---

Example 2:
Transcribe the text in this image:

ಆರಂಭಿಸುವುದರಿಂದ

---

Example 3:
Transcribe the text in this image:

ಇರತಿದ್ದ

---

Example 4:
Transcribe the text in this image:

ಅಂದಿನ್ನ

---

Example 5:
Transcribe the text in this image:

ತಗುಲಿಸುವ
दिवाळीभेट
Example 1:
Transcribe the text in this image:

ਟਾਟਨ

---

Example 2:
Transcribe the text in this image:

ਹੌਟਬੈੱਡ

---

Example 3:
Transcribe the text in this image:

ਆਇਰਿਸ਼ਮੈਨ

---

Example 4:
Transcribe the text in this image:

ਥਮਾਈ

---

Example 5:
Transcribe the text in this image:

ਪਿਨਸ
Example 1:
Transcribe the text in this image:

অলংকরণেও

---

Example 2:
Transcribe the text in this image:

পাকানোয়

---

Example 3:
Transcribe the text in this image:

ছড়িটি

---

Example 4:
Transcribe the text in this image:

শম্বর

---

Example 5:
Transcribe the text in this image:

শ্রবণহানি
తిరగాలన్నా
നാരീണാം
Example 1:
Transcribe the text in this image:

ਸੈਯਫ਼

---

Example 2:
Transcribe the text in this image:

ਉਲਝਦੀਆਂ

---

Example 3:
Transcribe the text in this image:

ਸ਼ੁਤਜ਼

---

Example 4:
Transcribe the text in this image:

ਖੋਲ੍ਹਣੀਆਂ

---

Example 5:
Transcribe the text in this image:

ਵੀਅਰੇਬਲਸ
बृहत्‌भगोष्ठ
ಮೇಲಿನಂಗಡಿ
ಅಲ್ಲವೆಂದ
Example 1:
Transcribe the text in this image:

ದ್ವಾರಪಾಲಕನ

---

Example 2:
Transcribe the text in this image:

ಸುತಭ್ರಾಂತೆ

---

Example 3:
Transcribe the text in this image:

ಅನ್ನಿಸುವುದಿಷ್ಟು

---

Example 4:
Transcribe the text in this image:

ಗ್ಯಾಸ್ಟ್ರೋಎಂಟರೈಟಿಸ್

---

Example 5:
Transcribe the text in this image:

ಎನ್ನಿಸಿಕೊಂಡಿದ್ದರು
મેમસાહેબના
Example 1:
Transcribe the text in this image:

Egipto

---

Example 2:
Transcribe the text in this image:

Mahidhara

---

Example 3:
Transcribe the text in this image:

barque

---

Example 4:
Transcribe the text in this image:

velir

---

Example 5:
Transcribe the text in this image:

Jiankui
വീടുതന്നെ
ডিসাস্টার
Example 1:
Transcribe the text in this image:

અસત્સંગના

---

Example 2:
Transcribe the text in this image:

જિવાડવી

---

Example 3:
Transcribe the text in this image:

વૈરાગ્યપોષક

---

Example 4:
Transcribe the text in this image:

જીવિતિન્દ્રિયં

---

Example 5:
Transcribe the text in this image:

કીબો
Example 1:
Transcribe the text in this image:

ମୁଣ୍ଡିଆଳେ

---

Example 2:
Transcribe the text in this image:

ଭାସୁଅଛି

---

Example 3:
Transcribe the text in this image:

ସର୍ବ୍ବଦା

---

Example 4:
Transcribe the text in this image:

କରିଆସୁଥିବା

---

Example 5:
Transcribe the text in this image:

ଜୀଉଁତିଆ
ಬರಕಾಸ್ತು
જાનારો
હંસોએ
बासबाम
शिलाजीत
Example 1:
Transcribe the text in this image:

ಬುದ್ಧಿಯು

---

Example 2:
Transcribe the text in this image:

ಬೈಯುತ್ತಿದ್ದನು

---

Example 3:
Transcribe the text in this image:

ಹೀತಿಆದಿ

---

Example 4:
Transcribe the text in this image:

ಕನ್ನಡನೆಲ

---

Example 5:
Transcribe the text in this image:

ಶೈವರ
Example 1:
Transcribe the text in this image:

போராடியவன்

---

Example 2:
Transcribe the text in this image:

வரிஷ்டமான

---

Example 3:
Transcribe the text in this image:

· · · ·

» **BRIEF**:
An exact copy of all the entries is what's needed; write it out.

» **SOLUTION**:
---

Example 2:
Transcribe the text in this image:

ಆರಂಭಿಸುವುದರಿಂದ

---

Example 3:
Transcribe the text in this image:

ಇರತಿದ್ದ

---

Example 4:
Transcribe the text in this image:

ಅಂದಿನ್ನ

---

Example 5:
Transcribe the text in this image:

ತಗುಲಿಸುವ
दिवाळीभेट
Example 1:
Transcribe the text in this image:

ਟਾਟਨ

---

Example 2:
Transcribe the text in this image:

ਹੌਟਬੈੱਡ

---

Example 3:
Transcribe the text in this image:

ਆਇਰਿਸ਼ਮੈਨ

---

Example 4:
Transcribe the text in this image:

ਥਮਾਈ

---

Example 5:
Transcribe the text in this image:

ਪਿਨਸ
Example 1:
Transcribe the text in this image:

অলংকরণেও

---

Example 2:
Transcribe the text in this image:

পাকানোয়

---

Example 3:
Transcribe the text in this image:

ছড়িটি

---

Example 4:
Transcribe the text in this image:

শম্বর

---

Example 5:
Transcribe the text in this image:

শ্রবণহানি
తిరగాలన్నా
നാരീണാം
Example 1:
Transcribe the text in this image:

ਸੈਯਫ਼

---

Example 2:
Transcribe the text in this image:

ਉਲਝਦੀਆਂ

---

Example 3:
Transcribe the text in this image:

ਸ਼ੁਤਜ਼

---

Example 4:
Transcribe the text in this image:

ਖੋਲ੍ਹਣੀਆਂ

---

Example 5:
Transcribe the text in this image:

ਵੀਅਰੇਬਲਸ
बृहत्‌भगोष्ठ
ಮೇಲಿನಂಗಡಿ
ಅಲ್ಲವೆಂದ
Example 1:
Transcribe the text in this image:

ದ್ವಾರಪಾಲಕನ

---

Example 2:
Transcribe the text in this image:

ಸುತಭ್ರಾಂತೆ

---

Example 3:
Transcribe the text in this image:

ಅನ್ನಿಸುವುದಿಷ್ಟು

---

Example 4:
Transcribe the text in this image:

ಗ್ಯಾಸ್ಟ್ರೋಎಂಟರೈಟಿಸ್

---

Example 5:
Transcribe the text in this image:

ಎನ್ನಿಸಿಕೊಂಡಿದ್ದರು
મેમસાહેબના
Example 1:
Transcribe the text in this image:

Egipto

---

Example 2:
Transcribe the text in this image:

Mahidhara

---

Example 3:
Transcribe the text in this image:

barque

---

Example 4:
Transcribe the text in this image:

velir

---

Example 5:
Transcribe the text in this image:

Jiankui
വീടുതന്നെ
ডিসাস্টার
Example 1:
Transcribe the text in this image:

અસત્સંગના

---

Example 2:
Transcribe the text in this image:

જિવાડવી

---

Example 3:
Transcribe the text in this image:

વૈરાગ્યપોષક

---

Example 4:
Transcribe the text in this image:

જીવિતિન્દ્રિયં

---

Example 5:
Transcribe the text in this image:

કીબો
Example 1:
Transcribe the text in this image:

ମୁଣ୍ଡିଆଳେ

---

Example 2:
Transcribe the text in this image:

ଭାସୁଅଛି

---

Example 3:
Transcribe the text in this image:

ସର୍ବ୍ବଦା

---

Example 4:
Transcribe the text in this image:

କରିଆସୁଥିବା

---

Example 5:
Transcribe the text in this image:

ଜୀଉଁତିଆ
ಬರಕಾಸ್ತು
જાનારો
હંસોએ
बासबाम
शिलाजीत
Example 1:
Transcribe the text in this image:

ಬುದ್ಧಿಯು

---

Example 2:
Transcribe the text in this image:

ಬೈಯುತ್ತಿದ್ದನು

---

Example 3:
Transcribe the text in this image:

ಹೀತಿಆದಿ

---

Example 4:
Transcribe the text in this image:

ಕನ್ನಡನೆಲ

---

Example 5:
Transcribe the text in this image:

ಶೈವರ
Example 1:
Transcribe the text in this image:

போராடியவன்

---

Example 2:
Transcribe the text in this image:

வரிஷ்டமான

---

Example 3:
Transcribe the text in this image:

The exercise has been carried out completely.